The faithful, consecrated ones, therefore, may recognize the circumstances of their daily life, from the time of their consecration, [R1240 : page 2] as shaped by the Lord. If they have severe trials and testings of faith, of patience or of endurance; or if they have great obstacles and difficulties to surmount in accomplishing their fervent desire to do the Lord's will and the Lord's work; these should all be regarded as so many favors of God which thus afford them opportunities of overcoming and of proving their faithfulness. Or if in the faithful pursuance of their course an unseen hand gently smooths the way at times, and grants a sweet refreshment whereby new strength may be gathered for future trials, this too may be gratefully recognized as the same divine providence.
But if because of a decline of zeal for God, or a waning spirituality, we find ourselves smoothly drifting along with little to disturb or oppose us, there is indeed great room for fear.
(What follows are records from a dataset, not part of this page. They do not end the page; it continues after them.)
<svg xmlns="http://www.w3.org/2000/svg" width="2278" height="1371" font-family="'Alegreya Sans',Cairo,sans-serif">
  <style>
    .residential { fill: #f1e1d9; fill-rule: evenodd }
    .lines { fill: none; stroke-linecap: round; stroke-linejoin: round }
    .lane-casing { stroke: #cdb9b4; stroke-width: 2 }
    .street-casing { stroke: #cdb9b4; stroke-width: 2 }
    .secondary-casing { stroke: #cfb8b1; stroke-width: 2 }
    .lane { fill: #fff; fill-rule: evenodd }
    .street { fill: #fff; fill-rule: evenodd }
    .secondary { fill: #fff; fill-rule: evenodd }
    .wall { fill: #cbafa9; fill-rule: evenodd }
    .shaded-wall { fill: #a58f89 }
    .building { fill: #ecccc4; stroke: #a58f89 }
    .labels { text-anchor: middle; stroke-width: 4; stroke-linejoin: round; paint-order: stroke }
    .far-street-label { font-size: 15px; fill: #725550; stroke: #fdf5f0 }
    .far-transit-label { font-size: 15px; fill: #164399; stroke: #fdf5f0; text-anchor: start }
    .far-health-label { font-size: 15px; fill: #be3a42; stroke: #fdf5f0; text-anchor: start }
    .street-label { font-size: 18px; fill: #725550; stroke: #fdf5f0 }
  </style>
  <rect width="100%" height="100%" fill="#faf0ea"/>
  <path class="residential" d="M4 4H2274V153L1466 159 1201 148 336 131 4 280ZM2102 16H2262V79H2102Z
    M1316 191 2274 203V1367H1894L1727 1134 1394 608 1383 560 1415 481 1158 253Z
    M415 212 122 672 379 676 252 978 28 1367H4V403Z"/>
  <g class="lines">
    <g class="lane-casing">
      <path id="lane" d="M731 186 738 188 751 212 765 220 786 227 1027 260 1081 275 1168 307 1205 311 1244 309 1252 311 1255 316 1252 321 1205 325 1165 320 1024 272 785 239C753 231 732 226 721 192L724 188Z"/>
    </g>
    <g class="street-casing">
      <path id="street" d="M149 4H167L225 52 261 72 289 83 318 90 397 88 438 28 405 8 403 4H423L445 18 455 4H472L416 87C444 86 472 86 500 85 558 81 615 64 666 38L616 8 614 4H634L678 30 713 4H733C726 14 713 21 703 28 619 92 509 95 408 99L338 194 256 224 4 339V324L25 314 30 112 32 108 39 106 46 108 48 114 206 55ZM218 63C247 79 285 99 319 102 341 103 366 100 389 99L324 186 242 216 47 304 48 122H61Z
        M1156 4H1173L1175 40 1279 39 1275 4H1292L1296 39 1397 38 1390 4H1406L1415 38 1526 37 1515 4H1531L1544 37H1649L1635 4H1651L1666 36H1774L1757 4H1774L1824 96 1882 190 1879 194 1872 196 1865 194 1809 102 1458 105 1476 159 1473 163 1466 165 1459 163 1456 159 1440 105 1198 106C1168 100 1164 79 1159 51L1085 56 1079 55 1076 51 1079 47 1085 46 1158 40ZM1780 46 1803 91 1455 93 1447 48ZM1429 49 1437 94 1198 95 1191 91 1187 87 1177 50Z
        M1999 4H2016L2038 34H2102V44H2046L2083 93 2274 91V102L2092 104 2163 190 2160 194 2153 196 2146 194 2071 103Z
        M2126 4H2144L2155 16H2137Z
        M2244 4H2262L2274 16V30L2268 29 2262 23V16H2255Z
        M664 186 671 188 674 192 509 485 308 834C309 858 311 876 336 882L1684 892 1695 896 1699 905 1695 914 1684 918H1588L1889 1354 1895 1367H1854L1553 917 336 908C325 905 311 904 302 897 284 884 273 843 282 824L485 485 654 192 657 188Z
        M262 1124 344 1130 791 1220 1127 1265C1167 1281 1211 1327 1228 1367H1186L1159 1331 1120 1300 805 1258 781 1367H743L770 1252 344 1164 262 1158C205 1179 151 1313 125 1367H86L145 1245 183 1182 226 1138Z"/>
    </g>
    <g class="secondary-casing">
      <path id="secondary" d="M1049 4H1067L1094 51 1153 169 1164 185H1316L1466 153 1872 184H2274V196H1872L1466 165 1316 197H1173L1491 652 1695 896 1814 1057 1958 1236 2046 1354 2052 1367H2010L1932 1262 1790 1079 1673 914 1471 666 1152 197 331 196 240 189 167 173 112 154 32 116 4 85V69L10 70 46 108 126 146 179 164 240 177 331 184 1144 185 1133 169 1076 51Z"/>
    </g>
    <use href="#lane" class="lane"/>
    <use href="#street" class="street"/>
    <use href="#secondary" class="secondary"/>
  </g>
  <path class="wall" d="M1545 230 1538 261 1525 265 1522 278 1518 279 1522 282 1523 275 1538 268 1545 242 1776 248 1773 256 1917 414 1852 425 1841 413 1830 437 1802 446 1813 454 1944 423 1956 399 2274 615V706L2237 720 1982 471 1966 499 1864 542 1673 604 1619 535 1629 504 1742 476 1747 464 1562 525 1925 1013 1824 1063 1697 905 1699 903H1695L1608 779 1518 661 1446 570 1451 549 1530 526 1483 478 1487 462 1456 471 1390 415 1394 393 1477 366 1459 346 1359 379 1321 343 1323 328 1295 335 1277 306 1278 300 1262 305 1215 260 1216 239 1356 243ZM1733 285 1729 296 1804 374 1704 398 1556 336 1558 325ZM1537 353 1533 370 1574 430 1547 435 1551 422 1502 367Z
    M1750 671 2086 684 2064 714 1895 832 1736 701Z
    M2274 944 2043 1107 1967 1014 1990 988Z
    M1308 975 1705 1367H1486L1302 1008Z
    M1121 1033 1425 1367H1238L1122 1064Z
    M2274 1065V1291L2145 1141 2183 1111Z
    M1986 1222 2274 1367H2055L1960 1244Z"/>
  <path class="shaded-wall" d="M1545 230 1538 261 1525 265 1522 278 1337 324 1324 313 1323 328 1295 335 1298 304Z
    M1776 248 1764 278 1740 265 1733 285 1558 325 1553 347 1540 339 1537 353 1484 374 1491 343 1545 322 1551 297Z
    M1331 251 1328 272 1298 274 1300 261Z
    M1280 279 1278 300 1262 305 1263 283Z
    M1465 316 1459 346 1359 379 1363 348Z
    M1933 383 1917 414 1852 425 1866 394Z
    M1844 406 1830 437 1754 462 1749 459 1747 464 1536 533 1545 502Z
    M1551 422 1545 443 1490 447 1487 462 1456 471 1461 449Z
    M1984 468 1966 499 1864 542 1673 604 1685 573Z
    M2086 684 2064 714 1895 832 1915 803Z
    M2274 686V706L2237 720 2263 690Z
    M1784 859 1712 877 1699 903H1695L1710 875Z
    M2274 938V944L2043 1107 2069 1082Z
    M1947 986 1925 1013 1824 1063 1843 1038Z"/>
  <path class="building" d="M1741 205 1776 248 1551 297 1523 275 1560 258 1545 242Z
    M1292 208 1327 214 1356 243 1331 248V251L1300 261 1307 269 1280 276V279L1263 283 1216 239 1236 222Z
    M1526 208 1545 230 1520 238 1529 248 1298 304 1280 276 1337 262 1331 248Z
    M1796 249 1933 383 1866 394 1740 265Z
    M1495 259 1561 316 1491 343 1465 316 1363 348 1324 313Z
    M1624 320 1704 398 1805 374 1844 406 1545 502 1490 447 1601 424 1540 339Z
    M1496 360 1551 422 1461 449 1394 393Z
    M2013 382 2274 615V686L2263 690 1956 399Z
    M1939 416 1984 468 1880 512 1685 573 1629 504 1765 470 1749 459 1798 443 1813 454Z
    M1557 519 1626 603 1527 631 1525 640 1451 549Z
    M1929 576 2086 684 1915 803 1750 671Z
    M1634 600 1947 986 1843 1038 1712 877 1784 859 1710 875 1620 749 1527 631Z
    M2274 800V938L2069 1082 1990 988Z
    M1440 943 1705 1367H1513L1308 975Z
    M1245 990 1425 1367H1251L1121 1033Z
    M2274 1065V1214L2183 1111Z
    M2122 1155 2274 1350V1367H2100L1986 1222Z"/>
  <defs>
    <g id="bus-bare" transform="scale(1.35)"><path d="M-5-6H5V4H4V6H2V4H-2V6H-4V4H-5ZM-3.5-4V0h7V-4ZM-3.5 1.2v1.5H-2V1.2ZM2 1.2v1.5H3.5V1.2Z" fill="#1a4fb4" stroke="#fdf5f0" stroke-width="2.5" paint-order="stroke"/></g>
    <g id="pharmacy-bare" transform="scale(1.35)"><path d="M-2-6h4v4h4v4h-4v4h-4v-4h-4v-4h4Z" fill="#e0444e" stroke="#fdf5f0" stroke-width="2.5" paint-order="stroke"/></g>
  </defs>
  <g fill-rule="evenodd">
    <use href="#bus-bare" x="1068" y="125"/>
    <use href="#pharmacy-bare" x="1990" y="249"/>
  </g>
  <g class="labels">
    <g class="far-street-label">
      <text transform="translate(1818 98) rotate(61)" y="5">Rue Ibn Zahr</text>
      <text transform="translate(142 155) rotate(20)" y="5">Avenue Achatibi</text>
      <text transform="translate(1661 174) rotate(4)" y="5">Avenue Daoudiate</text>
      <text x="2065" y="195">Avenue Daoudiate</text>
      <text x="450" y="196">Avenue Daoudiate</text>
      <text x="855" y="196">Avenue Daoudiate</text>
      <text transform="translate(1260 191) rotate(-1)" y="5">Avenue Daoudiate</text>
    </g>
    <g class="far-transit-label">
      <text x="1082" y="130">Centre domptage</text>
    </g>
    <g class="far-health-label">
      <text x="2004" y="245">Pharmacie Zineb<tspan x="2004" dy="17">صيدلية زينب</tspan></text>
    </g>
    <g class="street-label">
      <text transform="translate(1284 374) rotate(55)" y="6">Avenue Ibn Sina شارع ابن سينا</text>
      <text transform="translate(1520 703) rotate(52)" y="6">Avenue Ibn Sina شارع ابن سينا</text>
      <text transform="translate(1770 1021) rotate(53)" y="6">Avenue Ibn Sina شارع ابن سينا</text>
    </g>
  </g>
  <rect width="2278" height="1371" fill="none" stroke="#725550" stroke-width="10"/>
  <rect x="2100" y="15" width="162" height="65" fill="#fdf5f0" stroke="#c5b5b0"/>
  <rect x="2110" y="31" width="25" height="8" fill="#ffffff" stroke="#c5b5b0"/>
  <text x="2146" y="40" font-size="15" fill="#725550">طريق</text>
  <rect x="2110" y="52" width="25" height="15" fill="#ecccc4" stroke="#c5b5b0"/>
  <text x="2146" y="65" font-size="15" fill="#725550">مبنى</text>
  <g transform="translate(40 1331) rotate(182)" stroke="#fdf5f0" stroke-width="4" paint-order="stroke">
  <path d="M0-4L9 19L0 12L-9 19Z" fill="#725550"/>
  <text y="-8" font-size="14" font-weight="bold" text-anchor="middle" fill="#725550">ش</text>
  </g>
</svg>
And though God may permit such for a long time to thus drift away, and even effectually separate themselves from the body of Christ, as surely as he loves them the surges of trouble will by and by rise about them for their discipline and correction.
Thus it will be seen that from the standpoint of faithfulness or unfaithfulness our experiences may be very differently regarded. Therefore, if any of the consecrated have been unfaithful to their privileges, let them beware of the leadings of circumstances, etc. But the faithful may rejoice in all things and in every thing give thanks; for "all things [whether seemingly favorable or unfavorable] shall work together for good to them."